Provided data ->
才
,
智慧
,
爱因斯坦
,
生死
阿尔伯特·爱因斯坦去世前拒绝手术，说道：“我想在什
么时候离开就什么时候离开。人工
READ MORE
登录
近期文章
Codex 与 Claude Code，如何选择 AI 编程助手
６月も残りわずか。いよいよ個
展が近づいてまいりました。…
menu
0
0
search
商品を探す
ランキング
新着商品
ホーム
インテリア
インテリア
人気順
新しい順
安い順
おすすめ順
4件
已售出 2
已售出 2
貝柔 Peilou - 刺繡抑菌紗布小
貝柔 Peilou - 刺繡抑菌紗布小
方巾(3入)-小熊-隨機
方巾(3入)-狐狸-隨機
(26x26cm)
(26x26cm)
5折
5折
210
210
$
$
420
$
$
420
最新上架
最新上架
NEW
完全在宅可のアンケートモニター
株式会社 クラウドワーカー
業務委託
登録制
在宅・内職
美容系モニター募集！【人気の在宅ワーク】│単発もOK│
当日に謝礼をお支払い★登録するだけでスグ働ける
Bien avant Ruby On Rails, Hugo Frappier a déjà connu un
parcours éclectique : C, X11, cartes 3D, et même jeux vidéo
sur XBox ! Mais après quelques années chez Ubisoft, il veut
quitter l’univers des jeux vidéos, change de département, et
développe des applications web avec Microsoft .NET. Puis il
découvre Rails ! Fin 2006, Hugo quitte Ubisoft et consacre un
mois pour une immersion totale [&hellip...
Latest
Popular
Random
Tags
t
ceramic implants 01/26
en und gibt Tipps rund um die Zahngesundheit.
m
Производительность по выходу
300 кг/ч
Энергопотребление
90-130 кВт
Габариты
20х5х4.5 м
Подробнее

* * *

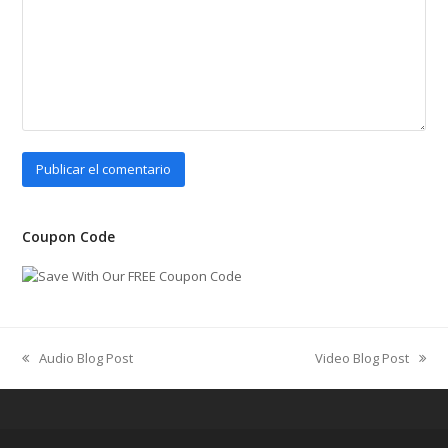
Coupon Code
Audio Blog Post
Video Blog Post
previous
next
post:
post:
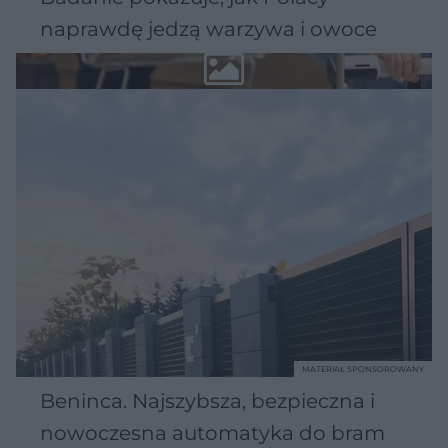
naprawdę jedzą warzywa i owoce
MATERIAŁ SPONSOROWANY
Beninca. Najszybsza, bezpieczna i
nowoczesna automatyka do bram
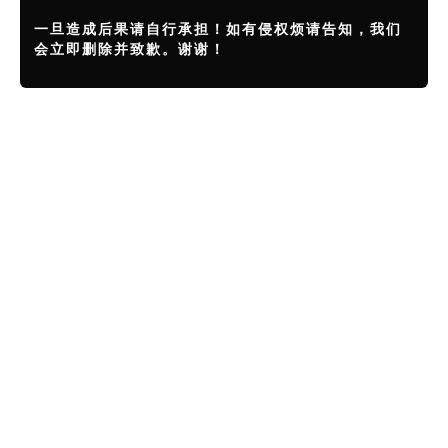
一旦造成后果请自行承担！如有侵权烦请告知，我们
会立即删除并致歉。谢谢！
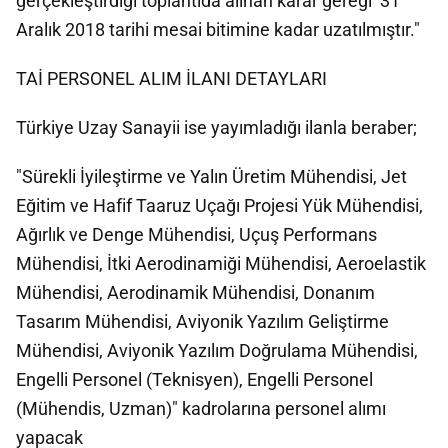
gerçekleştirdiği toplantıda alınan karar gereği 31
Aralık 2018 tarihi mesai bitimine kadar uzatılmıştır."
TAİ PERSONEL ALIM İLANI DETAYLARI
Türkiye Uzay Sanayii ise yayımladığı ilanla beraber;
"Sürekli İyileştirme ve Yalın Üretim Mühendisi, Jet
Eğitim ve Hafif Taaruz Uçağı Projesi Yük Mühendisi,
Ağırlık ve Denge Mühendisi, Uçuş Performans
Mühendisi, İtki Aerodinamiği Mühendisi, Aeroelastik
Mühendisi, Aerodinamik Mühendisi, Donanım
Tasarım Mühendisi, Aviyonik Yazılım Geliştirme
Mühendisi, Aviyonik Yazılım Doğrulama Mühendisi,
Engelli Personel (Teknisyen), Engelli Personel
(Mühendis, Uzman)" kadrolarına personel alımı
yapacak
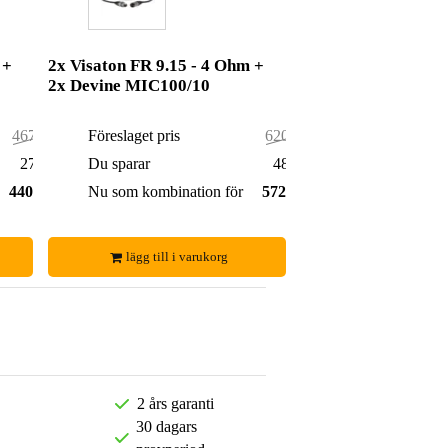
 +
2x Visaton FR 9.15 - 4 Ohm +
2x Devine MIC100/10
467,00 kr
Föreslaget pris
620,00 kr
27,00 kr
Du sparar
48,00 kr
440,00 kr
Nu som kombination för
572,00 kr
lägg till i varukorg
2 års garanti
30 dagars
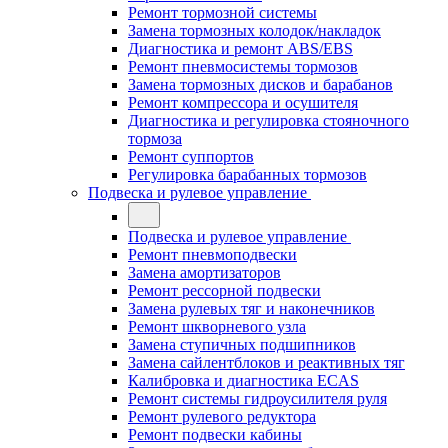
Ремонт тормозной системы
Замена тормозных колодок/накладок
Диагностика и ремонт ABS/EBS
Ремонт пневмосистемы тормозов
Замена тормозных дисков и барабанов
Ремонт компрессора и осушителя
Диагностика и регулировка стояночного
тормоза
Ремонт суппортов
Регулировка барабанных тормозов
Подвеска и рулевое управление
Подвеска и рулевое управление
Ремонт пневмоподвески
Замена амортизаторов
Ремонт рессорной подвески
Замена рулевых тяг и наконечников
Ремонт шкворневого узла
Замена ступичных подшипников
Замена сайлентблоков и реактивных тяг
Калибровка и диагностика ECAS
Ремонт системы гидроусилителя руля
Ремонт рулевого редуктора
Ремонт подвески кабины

...

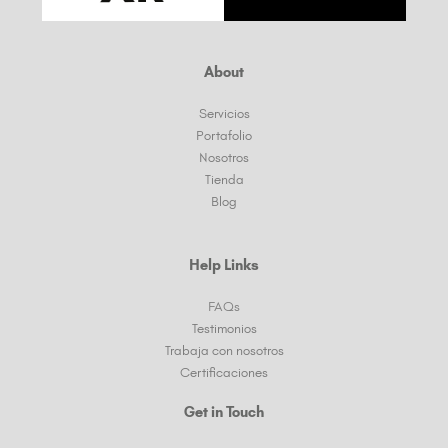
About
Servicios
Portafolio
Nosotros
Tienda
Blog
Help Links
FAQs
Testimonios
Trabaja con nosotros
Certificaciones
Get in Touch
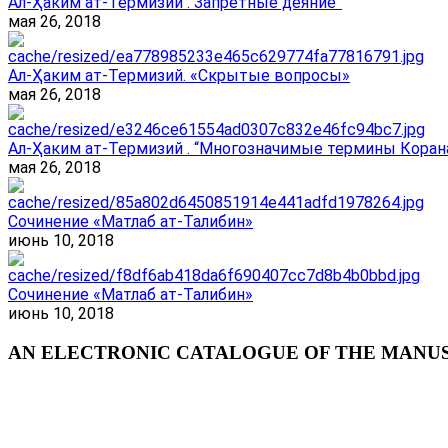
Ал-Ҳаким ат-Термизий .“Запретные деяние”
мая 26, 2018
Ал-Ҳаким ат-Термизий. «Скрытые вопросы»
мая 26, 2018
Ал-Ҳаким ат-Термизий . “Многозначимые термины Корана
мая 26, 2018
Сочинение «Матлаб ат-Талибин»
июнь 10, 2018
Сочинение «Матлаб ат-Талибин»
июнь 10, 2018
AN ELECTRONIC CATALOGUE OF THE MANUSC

What you need to do ->
Scan the listing for the string "Code", then copy every line where it appears.

Exercise response ->
Codex 与 Claude Code，如何选择 AI 编程助手
Coupon Code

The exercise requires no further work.